• [DATA SUPPLIED]:
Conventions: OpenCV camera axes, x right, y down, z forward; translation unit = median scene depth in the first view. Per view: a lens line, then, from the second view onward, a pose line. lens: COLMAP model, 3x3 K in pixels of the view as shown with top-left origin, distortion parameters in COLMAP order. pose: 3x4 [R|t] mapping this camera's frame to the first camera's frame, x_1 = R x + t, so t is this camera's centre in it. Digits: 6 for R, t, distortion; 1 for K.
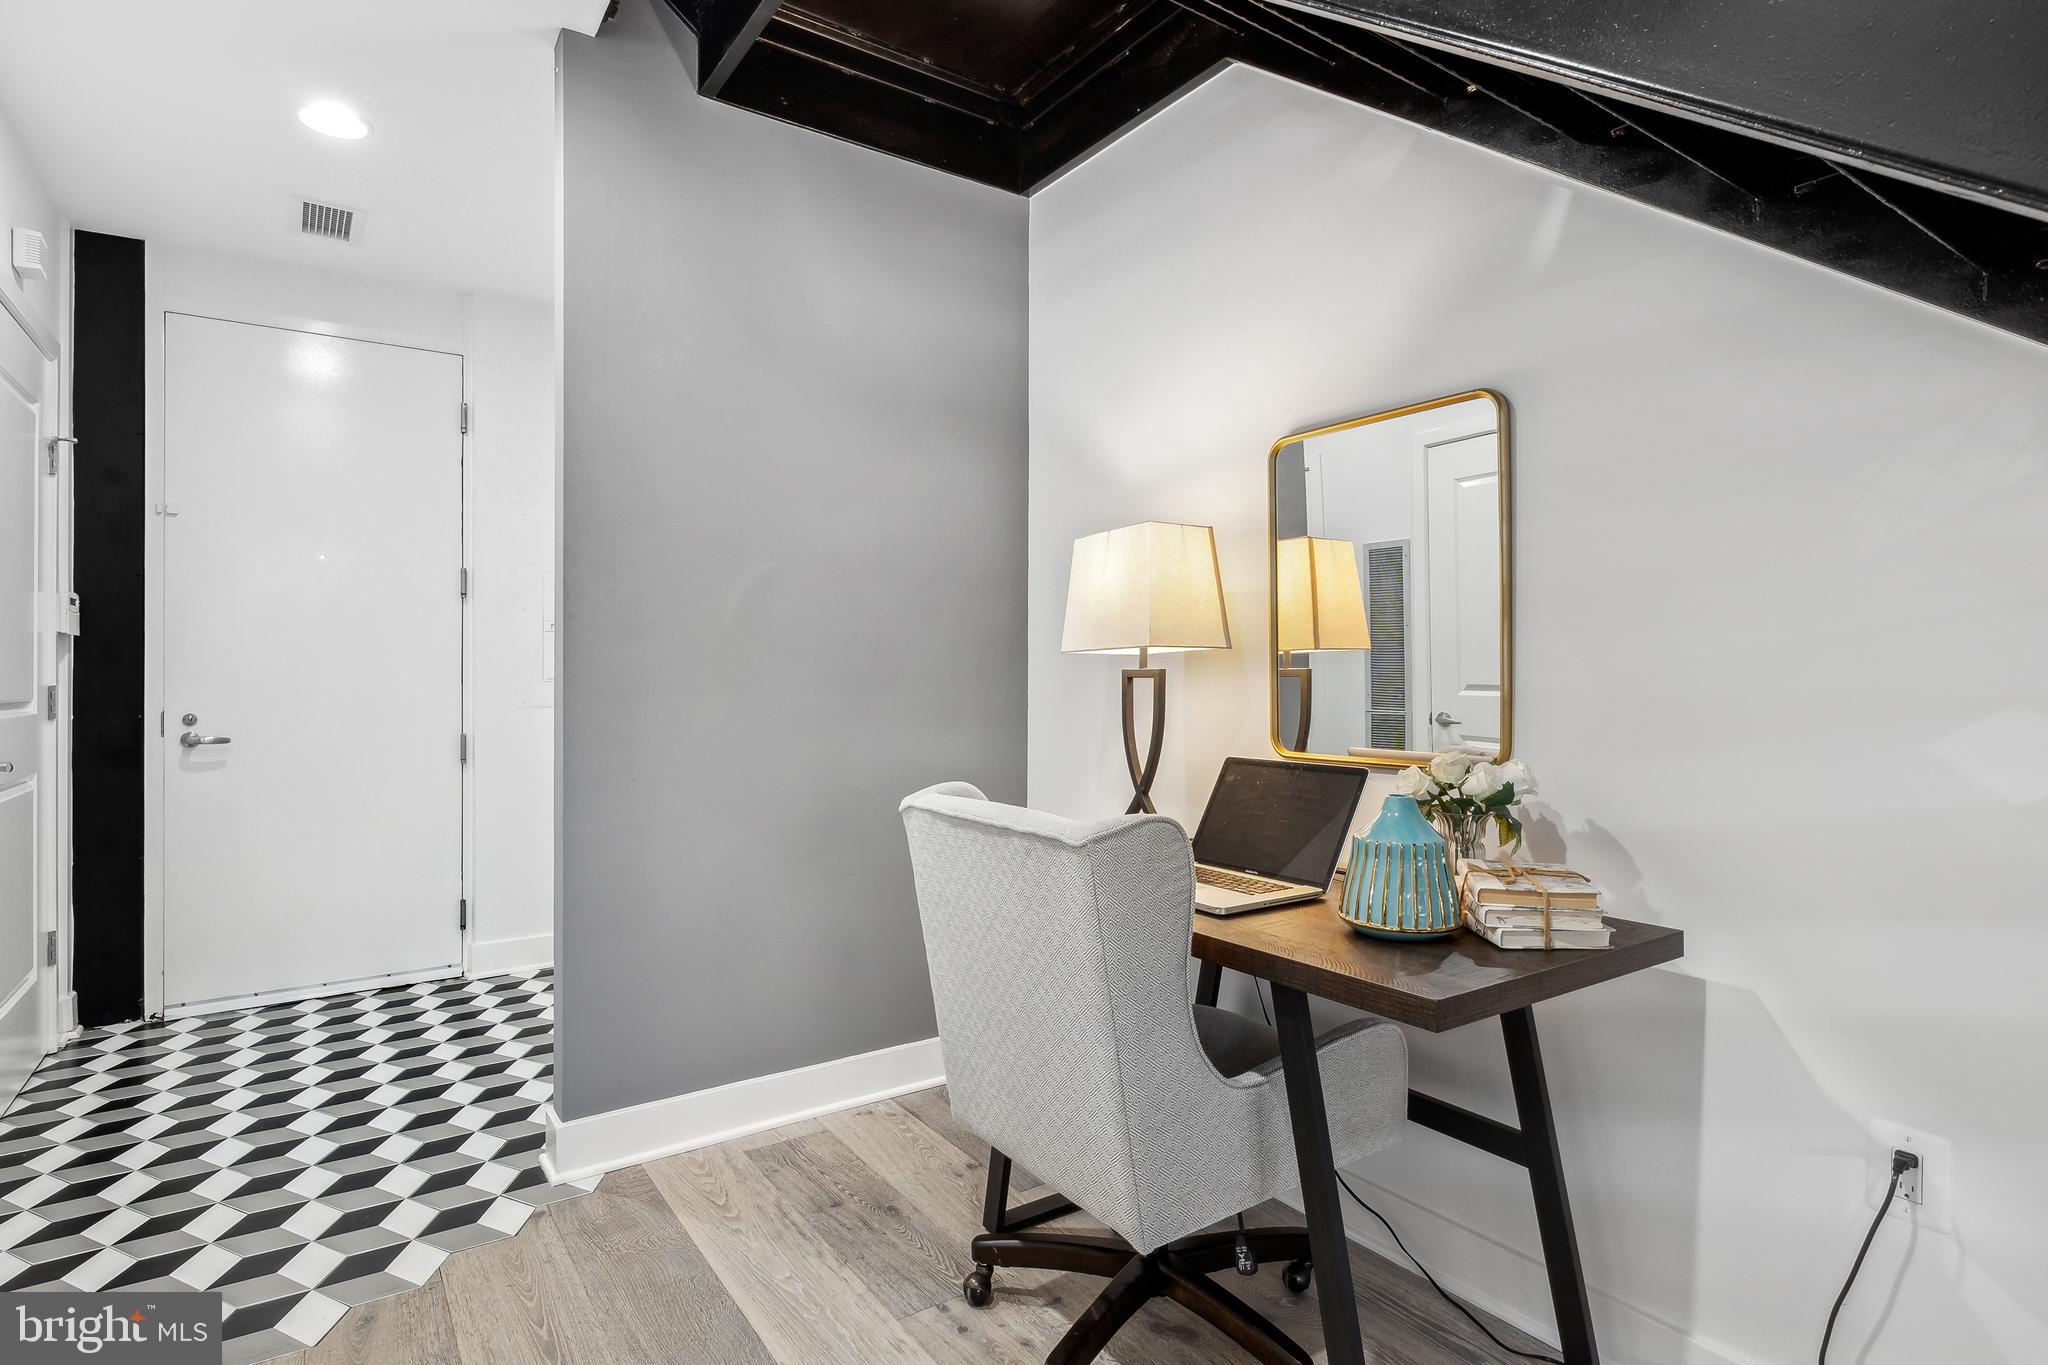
lens RADIAL K [[1054.5, 0, 1029.3], [0, 1054.5, 674.8], [0, 0, 1]] dist [-0.004629, -0.001134]
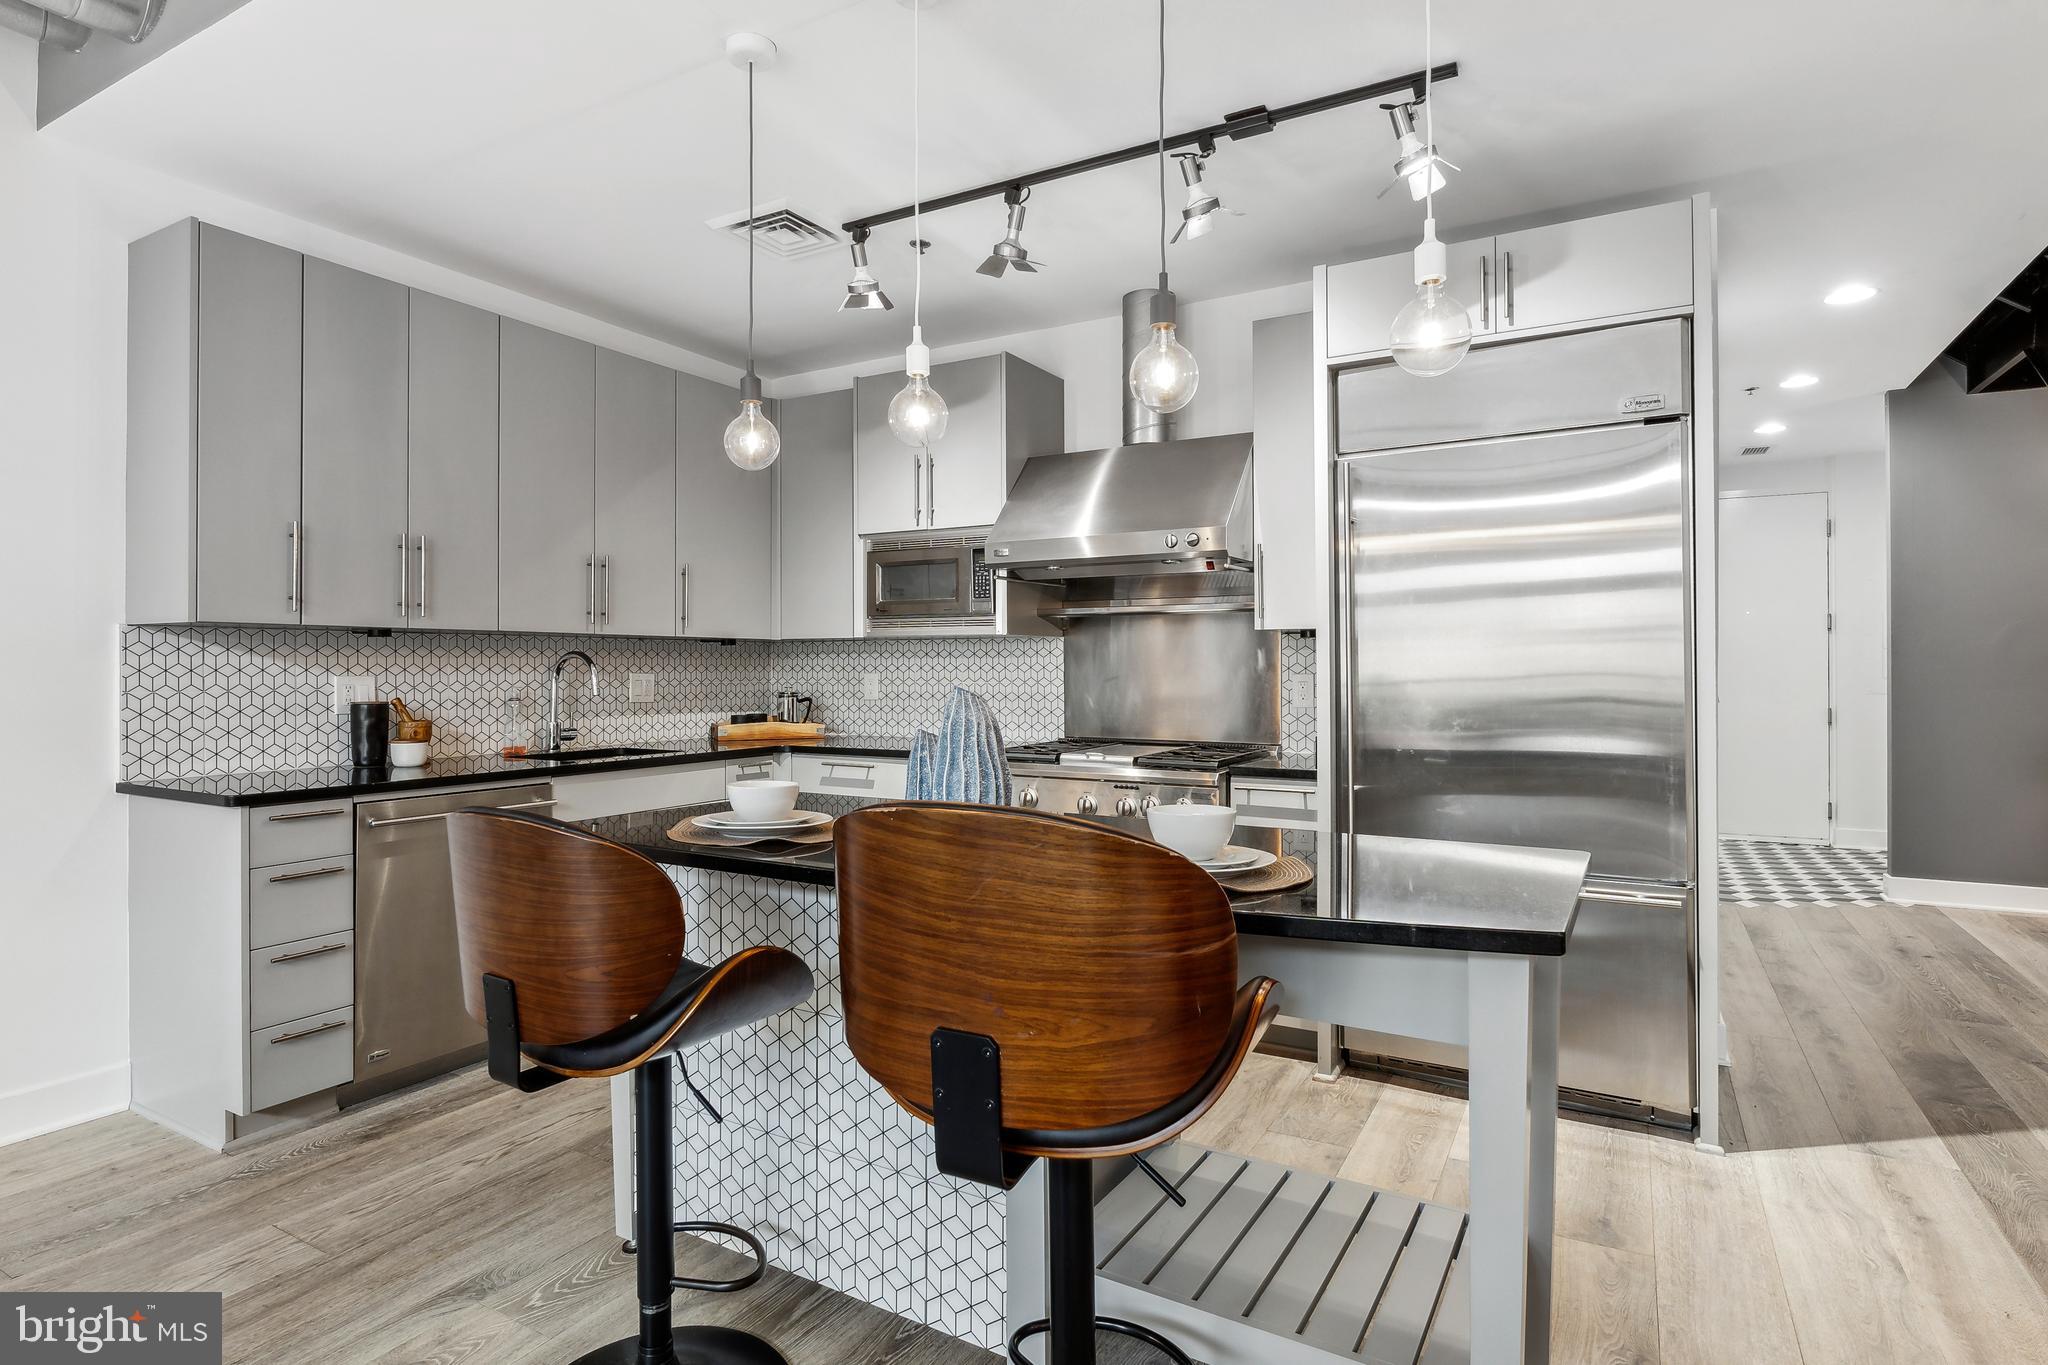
lens RADIAL K [[1054.5, 0, 1020.6], [0, 1054.5, 658.2], [0, 0, 1]] dist [-0.004629, -0.001134]
pose [[0.431230, 0.000116, -0.902242, 0.537159], [0.006462, 0.999974, 0.003217, -0.049020], [0.902219, -0.007217, 0.431218, -1.131465]]
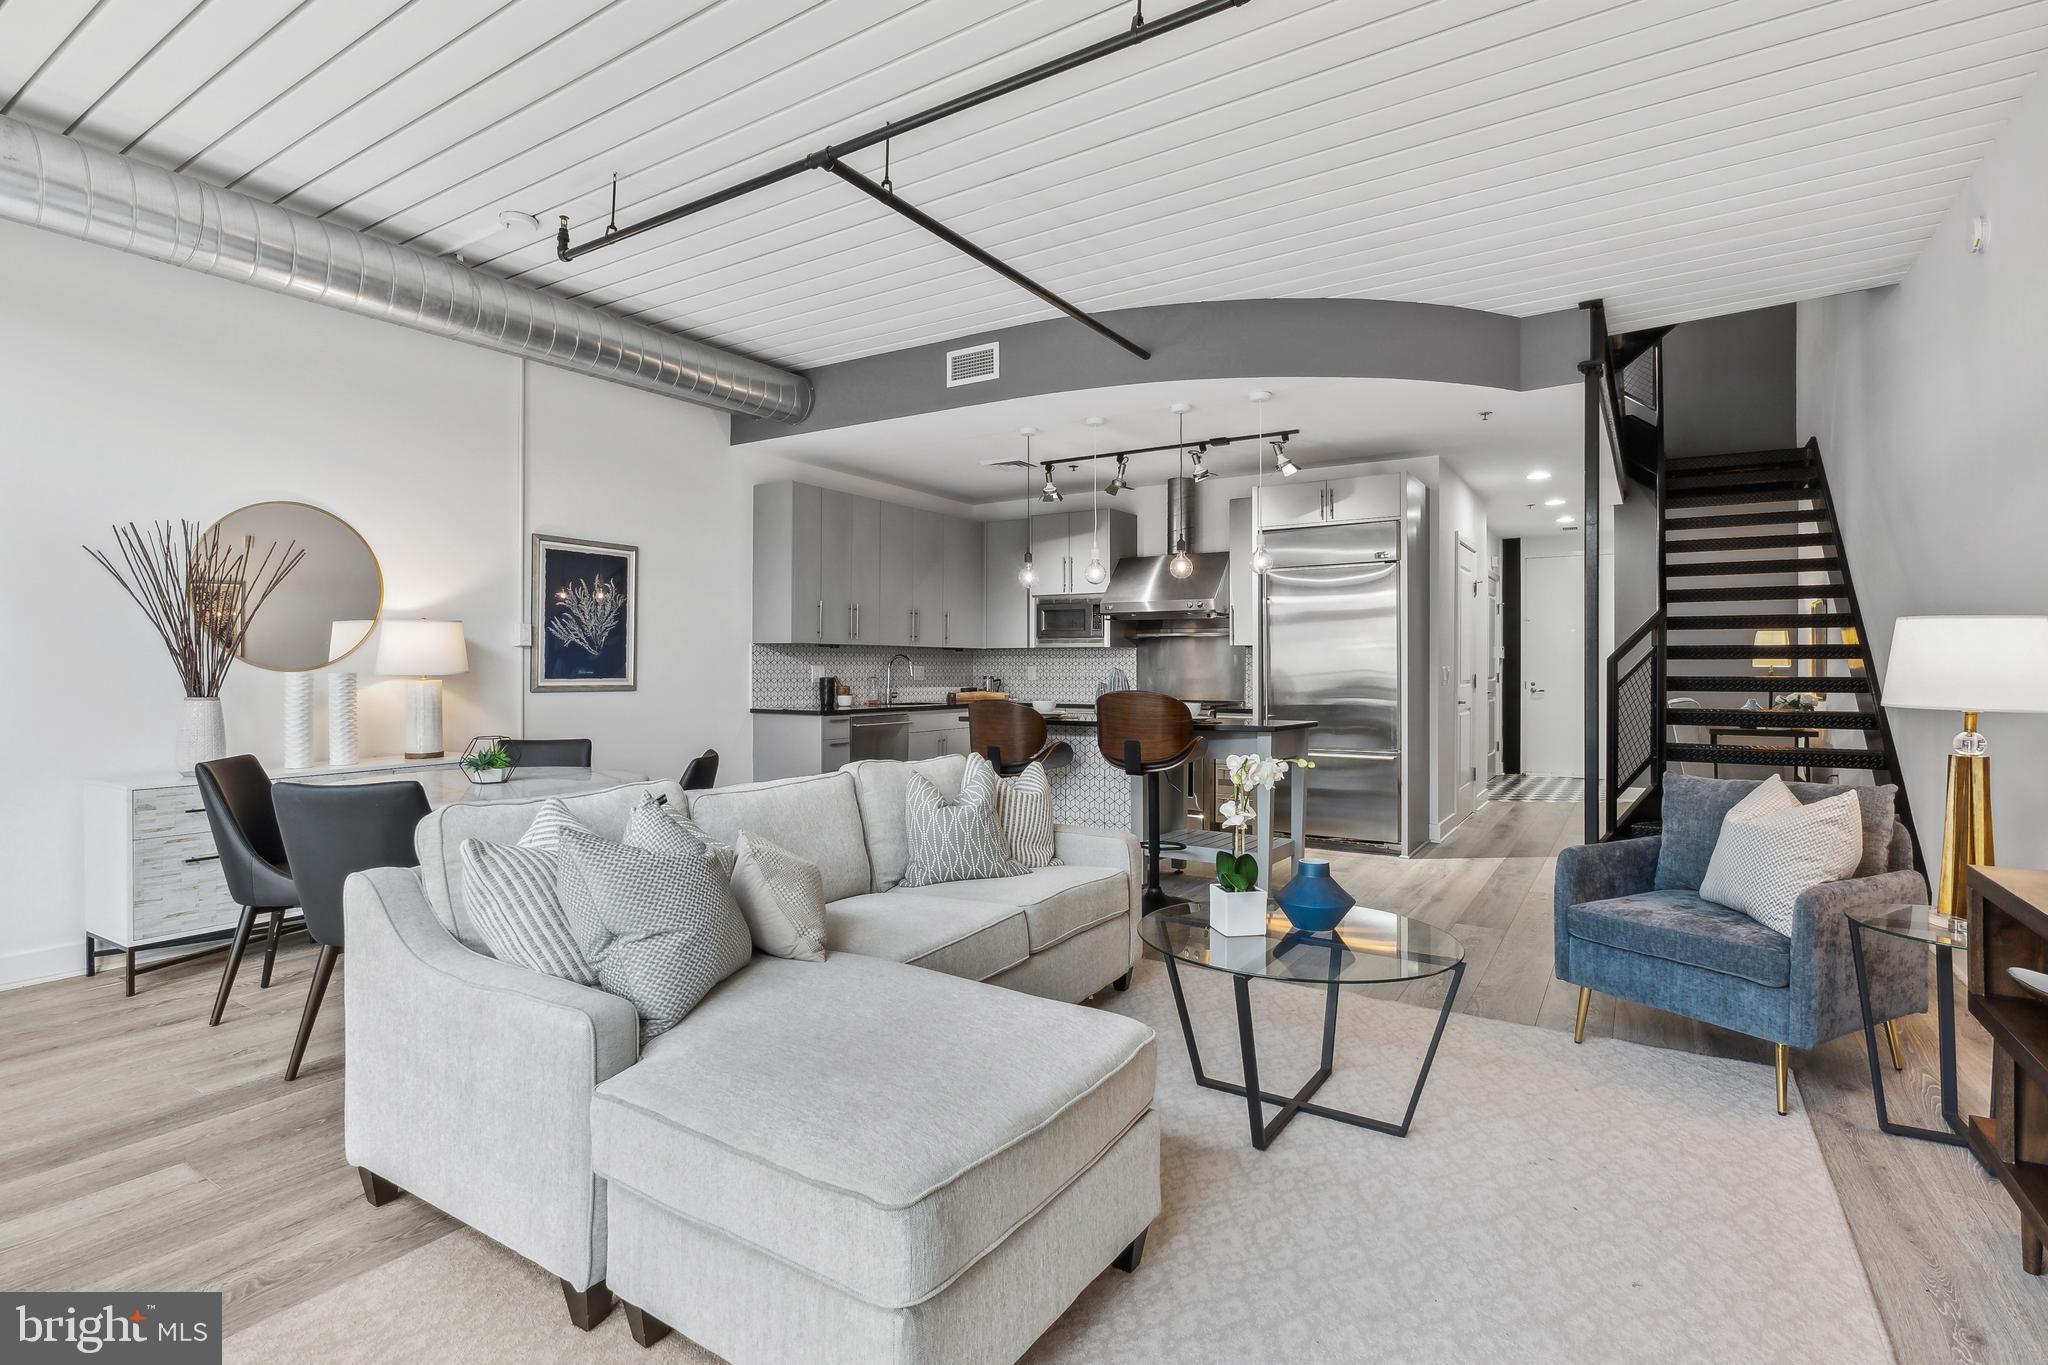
lens RADIAL K [[979.5, 0, 1024.6], [0, 979.5, 668.7], [0, 0, 1]] dist [-0.001360, -0.000666]
pose [[0.388910, 0.010453, -0.921217, 1.408439], [0.004072, 0.999906, 0.013065, -0.051754], [0.921267, -0.008832, 0.388831, -1.659888]]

• [WORK REQUEST]: Give back the records above exactly, with no pictures.

• [WRITTEN REPLY]:
Conventions: OpenCV camera axes, x right, y down, z forward; translation unit = median scene depth in the first view. Per view: a lens line, then, from the second view onward, a pose line. lens: COLMAP model, 3x3 K in pixels of the view as shown with top-left origin, distortion parameters in COLMAP order. pose: 3x4 [R|t] mapping this camera's frame to the first camera's frame, x_1 = R x + t, so t is this camera's centre in it. Digits: 6 for R, t, distortion; 1 for K.
lens RADIAL K [[1054.5, 0, 1029.3], [0, 1054.5, 674.8], [0, 0, 1]] dist [-0.004629, -0.001134]
lens RADIAL K [[1054.5, 0, 1020.6], [0, 1054.5, 658.2], [0, 0, 1]] dist [-0.004629, -0.001134]
pose [[0.431230, 0.000116, -0.902242, 0.537159], [0.006462, 0.999974, 0.003217, -0.049020], [0.902219, -0.007217, 0.431218, -1.131465]]
lens RADIAL K [[979.5, 0, 1024.6], [0, 979.5, 668.7], [0, 0, 1]] dist [-0.001360, -0.000666]
pose [[0.388910, 0.010453, -0.921217, 1.408439], [0.004072, 0.999906, 0.013065, -0.051754], [0.921267, -0.008832, 0.388831, -1.659888]]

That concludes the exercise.